Instructions for the task> Convert the listing, from its start through the line containing "# SSMSE build status", into a JSON list of strings with one string per line. Skip blank lines and leave the pictures out.

Supplied material>
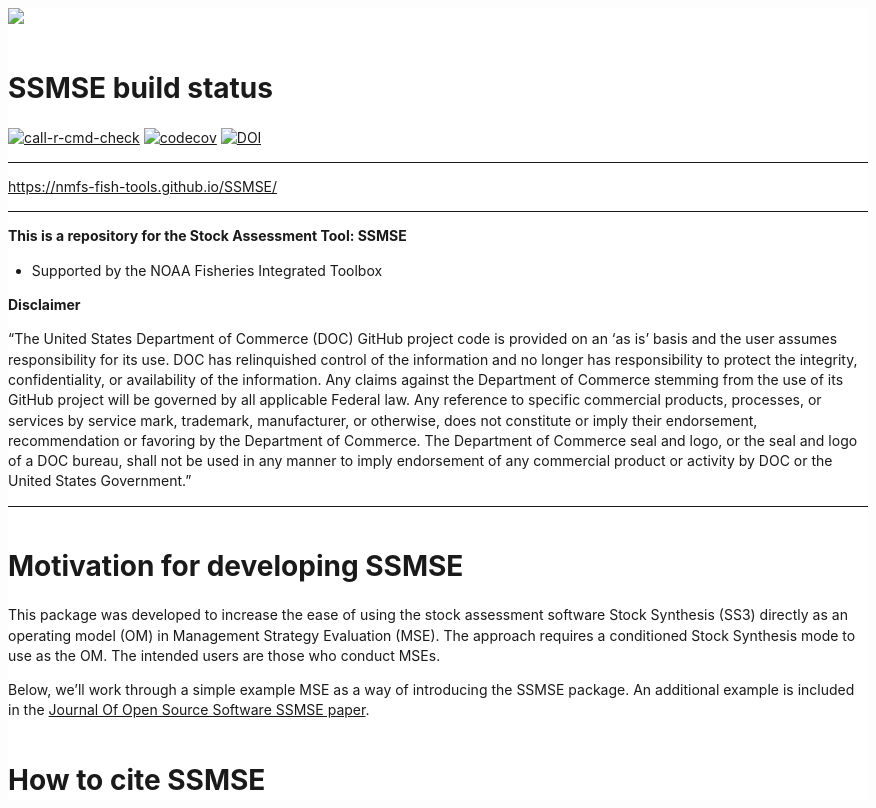 

![](man/figures/ssmse_icon_small.png)

# SSMSE build status

[![call-r-cmd-check](https://github.com/nmfs-fish-tools/SSMSE/actions/workflows/call-r-cmd-check.yml/badge.svg)](https://github.com/nmfs-fish-tools/SSMSE/actions/workflows/call-r-cmd-check.yml)
[![codecov](https://codecov.io/gh/nmfs-fish-tools/SSMSE/branch/master/graph/badge.svg)](https://codecov.io/gh/nmfs-fish-tools/SSMSE)
[![DOI](https://joss.theoj.org/papers/10.21105/joss.04937/status.svg)](https://doi.org/10.21105/joss.04937)

------------------------------------------------------------------------

<https://nmfs-fish-tools.github.io/SSMSE/>

------------------------------------------------------------------------

**This is a repository for the Stock Assessment Tool: SSMSE**

- Supported by the NOAA Fisheries Integrated Toolbox

**Disclaimer**

“The United States Department of Commerce (DOC) GitHub project code is
provided on an ‘as is’ basis and the user assumes responsibility for its
use. DOC has relinquished control of the information and no longer has
responsibility to protect the integrity, confidentiality, or
availability of the information. Any claims against the Department of
Commerce stemming from the use of its GitHub project will be governed by
all applicable Federal law. Any reference to specific commercial
products, processes, or services by service mark, trademark,
manufacturer, or otherwise, does not constitute or imply their
endorsement, recommendation or favoring by the Department of Commerce.
The Department of Commerce seal and logo, or the seal and logo of a DOC
bureau, shall not be used in any manner to imply endorsement of any
commercial product or activity by DOC or the United States Government.”

------------------------------------------------------------------------

# Motivation for developing SSMSE

This package was developed to increase the ease of using the stock
assessment software Stock Synthesis (SS3) directly as an operating model
(OM) in Management Strategy Evaluation (MSE). The approach requires a
conditioned Stock Synthesis mode to use as the OM. The intended users
are those who conduct MSEs.

Below, we’ll work through a simple example MSE as a way of introducing
the SSMSE package. An additional example is included in the [Journal Of
Open Source Software SSMSE paper](https://doi.org/10.21105/joss.04937).

# How to cite SSMSE
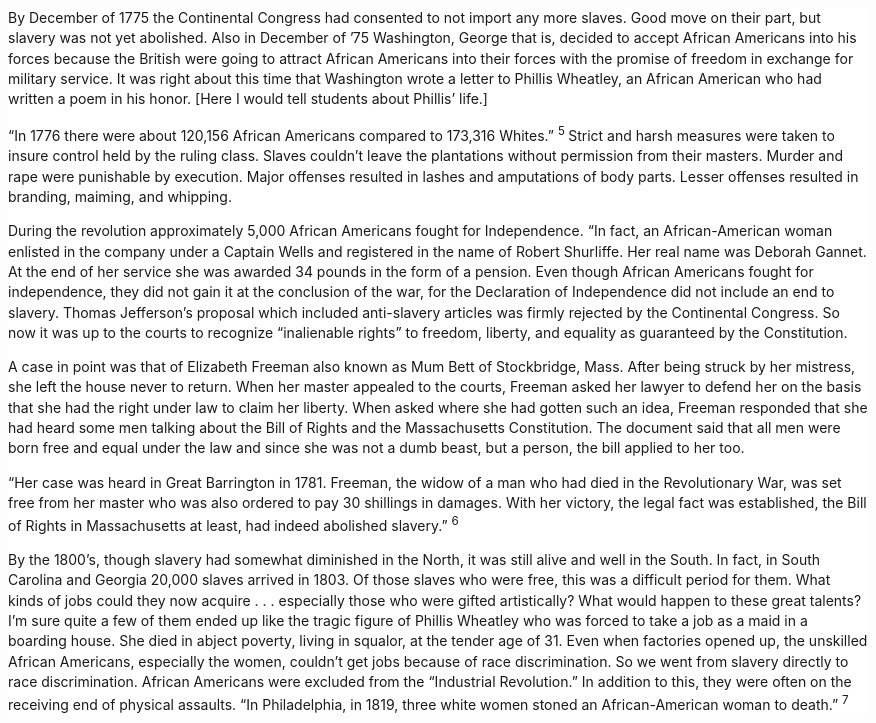   By December of 1775 the Continental Congress had consented to not import any more slaves. Good move on their part, but slavery was not yet abolished. Also in December of ’75 Washington, George that is, decided to accept African Americans into his forces because the British were going to attract African Americans into their forces with the promise of freedom in exchange for military service. It was right about this time that Washington wrote a letter to Phillis Wheatley, an African American who had written a poem in his honor. [Here I would tell students about Phillis’ life.]
 </p>
 <p>
  “In 1776 there were about 120,156 African Americans compared to 173,316 Whites.”
  <sup>
   5
  </sup>
  Strict and harsh measures were taken to insure control held by the ruling class. Slaves couldn’t leave the plantations without permission from their masters. Murder and rape were punishable by execution. Major offenses resulted in lashes and amputations of body parts. Lesser offenses resulted in branding, maiming, and whipping.
 </p>
 <p>
  During the revolution approximately 5,000 African Americans fought for Independence. “In fact, an African-American woman enlisted in the company under a Captain Wells and registered in the name of Robert Shurliffe. Her real name was Deborah Gannet. At the end of her service she was awarded 34 pounds in the form of a pension. Even though African Americans fought for independence, they did not gain it at the conclusion of the war, for the Declaration of Independence did not include an end to slavery. Thomas Jefferson’s proposal which included anti-slavery articles was firmly rejected by the Continental Congress. So now it was up to the courts to recognize “inalienable rights” to freedom, liberty, and equality as guaranteed by the Constitution.
 </p>
 <p>
  A case in point was that of Elizabeth Freeman also known as Mum Bett of Stockbridge, Mass. After being struck by her mistress, she left the house never to return. When her master appealed to the courts, Freeman asked her lawyer to defend her on the basis that she had the right under law to claim her liberty. When asked where she had gotten such an idea, Freeman responded that she had heard some men talking about the Bill of Rights and the Massachusetts Constitution. The document said that all men were born free and equal under the law and since she was not a dumb beast, but a person, the bill applied to her too.
 </p>
 <p>
  “Her case was heard in Great Barrington in 1781. Freeman, the widow of a man who had died in the Revolutionary War, was set free from her master who was also ordered to pay 30 shillings in damages. With her victory, the legal fact was established, the Bill of Rights in Massachusetts at least, had indeed abolished slavery.”
  <sup>
   6
  </sup>
 </p>
 <p>
  By the 1800’s, though slavery had somewhat diminished in the North, it was still alive and well in the South. In fact, in South Carolina and Georgia 20,000 slaves arrived in 1803. Of those slaves who were free, this was a difficult period for them. What kinds of jobs could they now acquire . . . especially those who were gifted artistically? What would happen to these great talents? I’m sure quite a few of them ended up like the tragic figure of Phillis Wheatley who was forced to take a job as a maid in a boarding house. She died in abject poverty, living in squalor, at the tender age of 31. Even when factories opened up, the unskilled African Americans, especially the women, couldn’t get jobs because of race discrimination. So we went from slavery directly to race discrimination. African Americans were excluded from the “Industrial Revolution.” In addition to this, they were often on the receiving end of physical assaults. “In Philadelphia, in 1819, three white women stoned an African-American woman to death.”
  <sup>
   7
  </sup>
 </p>
 <p>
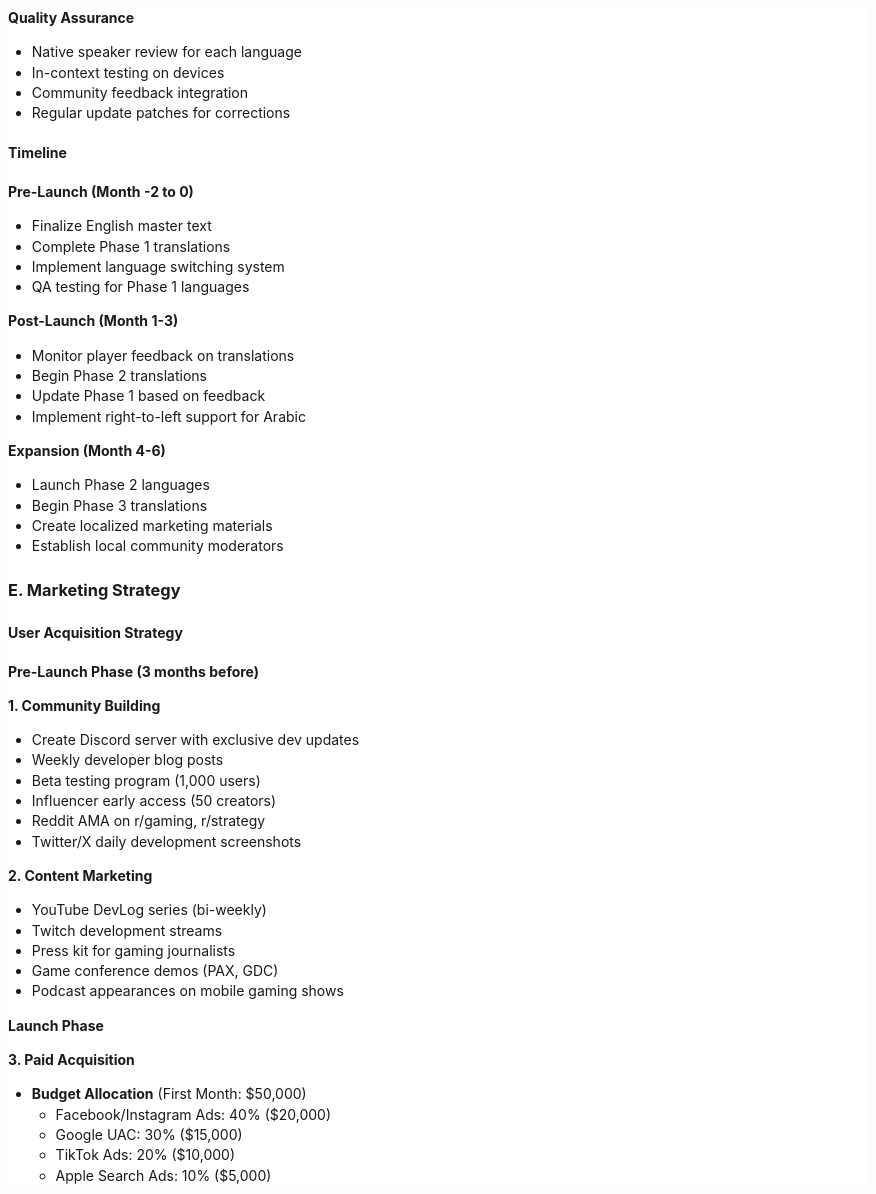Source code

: **Quality Assurance**
- Native speaker review for each language
- In-context testing on devices
- Community feedback integration
- Regular update patches for corrections

#### Timeline

**Pre-Launch (Month -2 to 0)**
- Finalize English master text
- Complete Phase 1 translations
- Implement language switching system
- QA testing for Phase 1 languages

**Post-Launch (Month 1-3)**
- Monitor player feedback on translations
- Begin Phase 2 translations
- Update Phase 1 based on feedback
- Implement right-to-left support for Arabic

**Expansion (Month 4-6)**
- Launch Phase 2 languages
- Begin Phase 3 translations
- Create localized marketing materials
- Establish local community moderators

### E. Marketing Strategy

#### User Acquisition Strategy

**Pre-Launch Phase (3 months before)**

**1. Community Building**
- Create Discord server with exclusive dev updates
- Weekly developer blog posts
- Beta testing program (1,000 users)
- Influencer early access (50 creators)
- Reddit AMA on r/gaming, r/strategy
- Twitter/X daily development screenshots

**2. Content Marketing**
- YouTube DevLog series (bi-weekly)
- Twitch development streams
- Press kit for gaming journalists
- Game conference demos (PAX, GDC)
- Podcast appearances on mobile gaming shows

**Launch Phase**

**3. Paid Acquisition**
- **Budget Allocation** (First Month: $50,000)
  - Facebook/Instagram Ads: 40% ($20,000)
  - Google UAC: 30% ($15,000)
  - TikTok Ads: 20% ($10,000)
  - Apple Search Ads: 10% ($5,000)
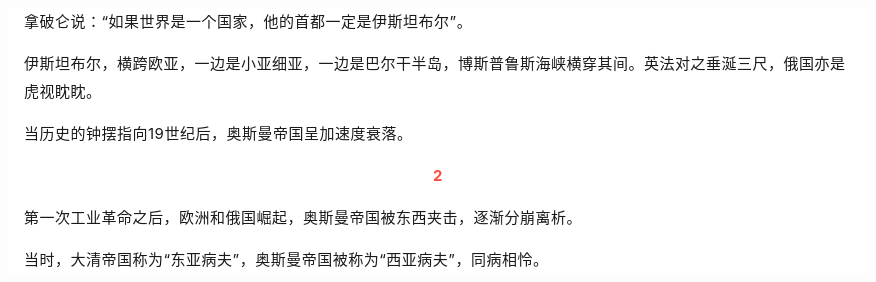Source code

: </span>
</p>
<p style="margin-left: 16px;margin-right: 16px;line-height: 2em;">
<span style="font-size: 15px;letter-spacing: 0.5px;">
          拿破仑说：“如果世界是一个国家，他的首都一定是伊斯坦布尔”。
         </span>
</p>
<p style="margin-left: 16px;margin-right: 16px;line-height: 2em;">
<span style="font-size: 15px;letter-spacing: 0.5px;">
</span>
</p>
<p style="margin-left: 16px;margin-right: 16px;line-height: 2em;">
<span style="font-size: 15px;letter-spacing: 0.5px;">
          伊斯坦布尔，横跨欧亚，一边是小亚细亚，一边是巴尔干半岛，博斯普鲁斯海峡横穿其间。英法对之垂涎三尺，俄国亦是虎视眈眈。
         </span>
</p>
<p style="margin-left: 16px;margin-right: 16px;line-height: 2em;">
<span style="font-size: 15px;letter-spacing: 0.5px;">
</span>
</p>
<p style="margin-left: 16px;margin-right: 16px;line-height: 2em;">
<span style="font-size: 15px;letter-spacing: 0.5px;">
          当历史的钟摆指向19世纪后，奥斯曼帝国呈加速度衰落。
         </span>
</p>
<p style="margin-left: 16px;margin-right: 16px;line-height: 2em;">
<span style="font-size: 15px;letter-spacing: 0.5px;">
</span>
</p>
<p style="margin-left: 16px;margin-right: 16px;line-height: 2em;">
<span style="font-size: 15px;letter-spacing: 0.5px;">
</span>
</p>
<p style="margin-left: 16px;margin-right: 16px;line-height: 2em;text-align: center;">
<span style="color: rgb(255, 76, 65);">
<strong>
<span style="font-size: 15px;letter-spacing: 0.5px;">
            2
           </span>
</strong>
</span>
</p>
<p style="margin-left: 16px;margin-right: 16px;line-height: 2em;">
<span style="font-size: 15px;letter-spacing: 0.5px;">
</span>
</p>
<p style="margin-left: 16px;margin-right: 16px;line-height: 2em;">
<span style="font-size: 15px;letter-spacing: 0.5px;">
</span>
</p>
<p style="margin-left: 16px;margin-right: 16px;line-height: 2em;">
<span style="font-size: 15px;letter-spacing: 0.5px;">
          第一次工业革命之后，欧洲和俄国崛起，奥斯曼帝国被东西夹击，逐渐分崩离析。
         </span>
</p>
<p style="margin-left: 16px;margin-right: 16px;line-height: 2em;">
<span style="font-size: 15px;letter-spacing: 0.5px;">
</span>
</p>
<p style="margin-left: 16px;margin-right: 16px;line-height: 2em;">
<span style="font-size: 15px;letter-spacing: 0.5px;">
          当时，大清帝国称为“东亚病夫”，奥斯曼帝国被称为“西亚病夫”，同病相怜。
         </span>
<span style="font-size: 15px;letter-spacing: 0.5px;">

Result of the exercise>
[
  "![](man/figures/ssmse_icon_small.png)",
  "# SSMSE build status"
]